→ **THE PROBLEM**
Please print each record that follows precisely as it appears.

**** INFORMATION SHOWN

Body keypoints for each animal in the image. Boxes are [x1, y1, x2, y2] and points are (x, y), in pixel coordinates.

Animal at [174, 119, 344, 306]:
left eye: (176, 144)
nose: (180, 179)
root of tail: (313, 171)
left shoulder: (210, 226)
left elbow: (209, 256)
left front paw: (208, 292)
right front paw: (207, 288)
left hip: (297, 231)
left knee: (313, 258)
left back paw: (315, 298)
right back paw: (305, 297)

********

→ **PROBLEM SOLUTION**
Body keypoints for each animal in the image. Boxes are [x1, y1, x2, y2] and points are (x, y), in pixel coordinates.

Animal at [174, 119, 344, 306]:
left eye: (176, 144)
nose: (180, 179)
root of tail: (313, 171)
left shoulder: (210, 226)
left elbow: (209, 256)
left front paw: (208, 292)
right front paw: (207, 288)
left hip: (297, 231)
left knee: (313, 258)
left back paw: (315, 298)
right back paw: (305, 297)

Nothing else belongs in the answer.